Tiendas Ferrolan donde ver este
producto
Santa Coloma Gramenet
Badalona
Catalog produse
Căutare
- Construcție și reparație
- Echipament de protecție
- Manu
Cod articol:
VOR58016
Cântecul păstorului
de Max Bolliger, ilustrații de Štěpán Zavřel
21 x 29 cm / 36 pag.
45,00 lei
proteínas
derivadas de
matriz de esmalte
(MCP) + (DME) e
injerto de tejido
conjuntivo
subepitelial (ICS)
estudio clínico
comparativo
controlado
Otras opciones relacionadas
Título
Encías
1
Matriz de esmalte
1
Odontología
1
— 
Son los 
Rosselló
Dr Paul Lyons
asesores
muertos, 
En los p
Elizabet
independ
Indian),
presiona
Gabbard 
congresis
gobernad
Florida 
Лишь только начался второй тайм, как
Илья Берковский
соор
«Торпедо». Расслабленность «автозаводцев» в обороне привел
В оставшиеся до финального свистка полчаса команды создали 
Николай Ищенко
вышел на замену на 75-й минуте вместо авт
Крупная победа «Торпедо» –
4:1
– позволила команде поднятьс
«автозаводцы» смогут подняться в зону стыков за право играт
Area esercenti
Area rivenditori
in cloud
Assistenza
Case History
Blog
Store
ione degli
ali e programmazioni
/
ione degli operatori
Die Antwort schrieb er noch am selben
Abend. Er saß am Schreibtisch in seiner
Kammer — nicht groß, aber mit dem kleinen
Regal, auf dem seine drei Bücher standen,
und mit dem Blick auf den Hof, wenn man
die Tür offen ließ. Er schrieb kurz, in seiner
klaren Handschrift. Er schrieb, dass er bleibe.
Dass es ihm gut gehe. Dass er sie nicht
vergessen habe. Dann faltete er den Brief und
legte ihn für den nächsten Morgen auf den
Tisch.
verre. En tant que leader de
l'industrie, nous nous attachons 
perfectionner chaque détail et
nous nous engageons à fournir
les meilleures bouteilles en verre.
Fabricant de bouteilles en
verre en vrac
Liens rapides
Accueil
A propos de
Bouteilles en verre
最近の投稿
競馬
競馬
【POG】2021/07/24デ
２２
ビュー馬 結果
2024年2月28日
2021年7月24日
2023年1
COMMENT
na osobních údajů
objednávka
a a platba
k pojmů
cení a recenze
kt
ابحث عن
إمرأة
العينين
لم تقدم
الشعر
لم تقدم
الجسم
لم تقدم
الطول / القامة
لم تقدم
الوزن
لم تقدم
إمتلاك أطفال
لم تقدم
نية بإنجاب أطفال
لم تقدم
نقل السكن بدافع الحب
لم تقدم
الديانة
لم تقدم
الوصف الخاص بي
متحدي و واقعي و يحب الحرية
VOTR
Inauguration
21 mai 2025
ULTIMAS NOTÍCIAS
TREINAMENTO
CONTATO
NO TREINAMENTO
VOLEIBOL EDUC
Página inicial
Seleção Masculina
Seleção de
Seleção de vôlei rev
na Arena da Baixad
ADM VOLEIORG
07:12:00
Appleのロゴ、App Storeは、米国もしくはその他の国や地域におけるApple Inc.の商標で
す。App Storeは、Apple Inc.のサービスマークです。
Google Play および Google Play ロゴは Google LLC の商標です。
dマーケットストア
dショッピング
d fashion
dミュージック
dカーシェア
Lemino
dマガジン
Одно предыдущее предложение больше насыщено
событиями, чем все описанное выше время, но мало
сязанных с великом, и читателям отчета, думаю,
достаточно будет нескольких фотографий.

___

Task item: Exactly as written above, set down the whole listing again.

Output of the exercise:
Tiendas Ferrolan donde ver este
producto
Santa Coloma Gramenet
Badalona
Catalog produse
Căutare
- Construcție și reparație
- Echipament de protecție
- Manu
Cod articol:
VOR58016
Cântecul păstorului
de Max Bolliger, ilustrații de Štěpán Zavřel
21 x 29 cm / 36 pag.
45,00 lei
proteínas
derivadas de
matriz de esmalte
(MCP) + (DME) e
injerto de tejido
conjuntivo
subepitelial (ICS)
estudio clínico
comparativo
controlado
Otras opciones relacionadas
Título
Encías
1
Matriz de esmalte
1
Odontología
1
— 
Son los 
Rosselló
Dr Paul Lyons
asesores
muertos, 
En los p
Elizabet
independ
Indian),
presiona
Gabbard 
congresis
gobernad
Florida 
Лишь только начался второй тайм, как
Илья Берковский
соор
«Торпедо». Расслабленность «автозаводцев» в обороне привел
В оставшиеся до финального свистка полчаса команды создали 
Николай Ищенко
вышел на замену на 75-й минуте вместо авт
Крупная победа «Торпедо» –
4:1
– позволила команде поднятьс
«автозаводцы» смогут подняться в зону стыков за право играт
Area esercenti
Area rivenditori
in cloud
Assistenza
Case History
Blog
Store
ione degli
ali e programmazioni
/
ione degli operatori
Die Antwort schrieb er noch am selben
Abend. Er saß am Schreibtisch in seiner
Kammer — nicht groß, aber mit dem kleinen
Regal, auf dem seine drei Bücher standen,
und mit dem Blick auf den Hof, wenn man
die Tür offen ließ. Er schrieb kurz, in seiner
klaren Handschrift. Er schrieb, dass er bleibe.
Dass es ihm gut gehe. Dass er sie nicht
vergessen habe. Dann faltete er den Brief und
legte ihn für den nächsten Morgen auf den
Tisch.
verre. En tant que leader de
l'industrie, nous nous attachons 
perfectionner chaque détail et
nous nous engageons à fournir
les meilleures bouteilles en verre.
Fabricant de bouteilles en
verre en vrac
Liens rapides
Accueil
A propos de
Bouteilles en verre
最近の投稿
競馬
競馬
【POG】2021/07/24デ
２２
ビュー馬 結果
2024年2月28日
2021年7月24日
2023年1
COMMENT
na osobních údajů
objednávka
a a platba
k pojmů
cení a recenze
kt
ابحث عن
إمرأة
العينين
لم تقدم
الشعر
لم تقدم
الجسم
لم تقدم
الطول / القامة
لم تقدم
الوزن
لم تقدم
إمتلاك أطفال
لم تقدم
نية بإنجاب أطفال
لم تقدم
نقل السكن بدافع الحب
لم تقدم
الديانة
لم تقدم
الوصف الخاص بي
متحدي و واقعي و يحب الحرية
VOTR
Inauguration
21 mai 2025
ULTIMAS NOTÍCIAS
TREINAMENTO
CONTATO
NO TREINAMENTO
VOLEIBOL EDUC
Página inicial
Seleção Masculina
Seleção de
Seleção de vôlei rev
na Arena da Baixad
ADM VOLEIORG
07:12:00
Appleのロゴ、App Storeは、米国もしくはその他の国や地域におけるApple Inc.の商標で
す。App Storeは、Apple Inc.のサービスマークです。
Google Play および Google Play ロゴは Google LLC の商標です。
dマーケットストア
dショッピング
d fashion
dミュージック
dカーシェア
Lemino
dマガジン
Одно предыдущее предложение больше насыщено
событиями, чем все описанное выше время, но мало
сязанных с великом, и читателям отчета, думаю,
достаточно будет нескольких фотографий.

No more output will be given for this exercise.